Hey everyone – sorry for abandoning the blog for a few days there. I caught whatever’s been going around, and was spending some quality time with my couch and less time with everything else. But, right after this I’ll get to responding to the comments I know I have piled up.

I’m also sorry to say that I’m going to be putting the blog on hiatus for a month or so. Things have been very busy at work and I’ll be traveling a fair amount in April anyway, and I need to refocus my energies elsewhere. But don’t go deleting your RSS feed or anything quite yet, because even if I don’t break down and post anything in the meantime I’ll definitely be back with my usual NHL and NBA playoff predictions.

(EDIT: I immediately regretted my decision after reading Bill Simmons’ article where he uses Ricky Rubio’s 33rd-best-point-guard PER rating as a reason to dislike advanced stats instead of as a reason to dislike PER, and then he referred to Chris Paul as a guy “who will never, ever be traded” THE SAME YEAR HE JUST GOT TRADED!)

On the plus side, this gives me an opportunity to say thanks to everyone for reading, which is certainly part of the drive to keep getting posts up. My colleagues may not appreciate it, but I do! And under the jump here I have one last bit of statistical insight before I disappear.

Following on discussion over at Phil Birnbaum’s blog, I’m going to look at the role that sample size plays in correlations. Correlations are run extremely often, and if regression is more your thing then hopefully you know that the R squared value is just the square of the correlation between the actual outcome (Y) observations and the predicted outcomes according to the regression model.

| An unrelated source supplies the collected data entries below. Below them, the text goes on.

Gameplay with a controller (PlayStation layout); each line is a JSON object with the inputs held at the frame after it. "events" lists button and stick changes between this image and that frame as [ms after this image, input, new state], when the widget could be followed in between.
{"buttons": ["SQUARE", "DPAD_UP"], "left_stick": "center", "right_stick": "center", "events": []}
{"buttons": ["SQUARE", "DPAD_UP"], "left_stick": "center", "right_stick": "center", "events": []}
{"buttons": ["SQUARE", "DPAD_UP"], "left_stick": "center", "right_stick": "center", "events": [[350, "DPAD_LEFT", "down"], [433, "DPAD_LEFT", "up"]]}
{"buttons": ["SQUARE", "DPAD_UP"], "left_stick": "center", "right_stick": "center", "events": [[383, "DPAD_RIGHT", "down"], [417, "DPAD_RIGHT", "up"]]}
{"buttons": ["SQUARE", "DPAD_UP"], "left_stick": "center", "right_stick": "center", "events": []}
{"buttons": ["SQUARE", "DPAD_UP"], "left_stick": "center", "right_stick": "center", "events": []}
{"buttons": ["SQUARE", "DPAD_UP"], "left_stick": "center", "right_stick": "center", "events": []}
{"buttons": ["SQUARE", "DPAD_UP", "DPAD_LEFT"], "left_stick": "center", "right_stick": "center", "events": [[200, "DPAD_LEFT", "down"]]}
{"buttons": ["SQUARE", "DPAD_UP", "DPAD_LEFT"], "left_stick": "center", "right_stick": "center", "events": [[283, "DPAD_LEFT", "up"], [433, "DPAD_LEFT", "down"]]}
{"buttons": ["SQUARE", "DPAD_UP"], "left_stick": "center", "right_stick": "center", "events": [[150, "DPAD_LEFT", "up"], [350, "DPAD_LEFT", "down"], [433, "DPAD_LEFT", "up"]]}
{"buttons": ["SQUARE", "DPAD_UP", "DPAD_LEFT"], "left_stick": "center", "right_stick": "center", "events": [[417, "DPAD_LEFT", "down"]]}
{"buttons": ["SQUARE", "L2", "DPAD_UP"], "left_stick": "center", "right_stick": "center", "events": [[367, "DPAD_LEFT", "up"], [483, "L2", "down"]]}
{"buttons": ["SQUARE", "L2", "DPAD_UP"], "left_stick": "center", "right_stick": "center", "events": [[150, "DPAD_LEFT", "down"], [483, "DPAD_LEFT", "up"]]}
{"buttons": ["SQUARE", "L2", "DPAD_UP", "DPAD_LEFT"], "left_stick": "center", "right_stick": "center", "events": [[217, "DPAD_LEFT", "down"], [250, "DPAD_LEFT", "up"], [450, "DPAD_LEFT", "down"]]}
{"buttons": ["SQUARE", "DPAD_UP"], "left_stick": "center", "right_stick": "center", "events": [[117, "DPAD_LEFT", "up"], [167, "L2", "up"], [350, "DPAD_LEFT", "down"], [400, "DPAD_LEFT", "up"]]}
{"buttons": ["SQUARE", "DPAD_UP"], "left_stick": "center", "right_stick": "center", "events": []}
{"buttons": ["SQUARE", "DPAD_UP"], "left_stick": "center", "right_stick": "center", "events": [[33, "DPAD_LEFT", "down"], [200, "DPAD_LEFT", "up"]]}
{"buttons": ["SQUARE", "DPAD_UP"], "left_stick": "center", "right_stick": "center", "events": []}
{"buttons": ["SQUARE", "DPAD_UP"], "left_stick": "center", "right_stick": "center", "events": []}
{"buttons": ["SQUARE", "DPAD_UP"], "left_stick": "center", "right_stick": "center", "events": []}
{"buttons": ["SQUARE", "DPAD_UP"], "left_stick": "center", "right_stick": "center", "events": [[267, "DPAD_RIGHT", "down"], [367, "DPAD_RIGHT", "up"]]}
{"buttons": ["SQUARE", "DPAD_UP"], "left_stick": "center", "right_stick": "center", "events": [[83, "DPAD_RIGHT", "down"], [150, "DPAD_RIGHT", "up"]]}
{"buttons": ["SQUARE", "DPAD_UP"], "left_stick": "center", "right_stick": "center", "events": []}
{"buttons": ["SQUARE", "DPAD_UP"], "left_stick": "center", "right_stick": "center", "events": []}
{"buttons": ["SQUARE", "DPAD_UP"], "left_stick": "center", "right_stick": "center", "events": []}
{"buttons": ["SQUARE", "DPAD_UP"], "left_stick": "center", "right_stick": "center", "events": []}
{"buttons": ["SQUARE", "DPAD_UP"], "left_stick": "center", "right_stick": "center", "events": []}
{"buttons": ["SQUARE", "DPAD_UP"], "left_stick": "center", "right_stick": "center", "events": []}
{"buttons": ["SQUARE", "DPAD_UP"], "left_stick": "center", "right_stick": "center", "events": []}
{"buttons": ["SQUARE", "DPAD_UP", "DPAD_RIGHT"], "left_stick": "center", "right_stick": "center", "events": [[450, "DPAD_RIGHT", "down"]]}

So if you ran a regression and came out with a low R squared, you can take it to mean that the combination of predictors you used have little correlation with the variable you care about. In other words, the correspondence is noisy. Dave Berri looked at the correlation between a quarterback’s performance (using a few different measures) in one year and the next and found it to be relatively low. The ‘relatively’ is in comparison to basketball players, who show fairly high correlations in their statistics (even when adjusted to rates so that minutes played isn’t a factor) from one season to the next. Phil had a variety of issues with that particular study, but in his last post he argues that the QB correlation is lower because of a lower sample size compared to basketball players.

One way that you could mean sample size is the number of observations that go into your correlation. For example, you could have 400 basketball players and those 400 dots in your scatterplot versus 100 quarterbacks. I’m going to skip over this one quickly because a) it isn’t what Phil meant and b) I covered it already. The quick answer is that more observations gives you a more precise estimate of the ‘true’ correlation, but the correlation itself doesn’t get any bigger or smaller per se with increasing sample size. The value of the correlation is just a bit noisy and can jump around the true value. However, if you look at my second graph in that older post, it does seem like the correlation is mostly hanging out below the true value. To demonstrate that was a fluke, here is the same graph but I ran a new sample. Below that is the same graph but with 100 runs all superimposed on each other. You see that the correlation can just as easily be too high at low sample size, or too low. But as you get a larger sample, you hone in on the actual value. You can only really see it at the far left and right sides of the graph, but I added a line at correlation=.75 (the true value) as a guide. And if you count the number of dots above .75, it’s essentially 50%, as it should be.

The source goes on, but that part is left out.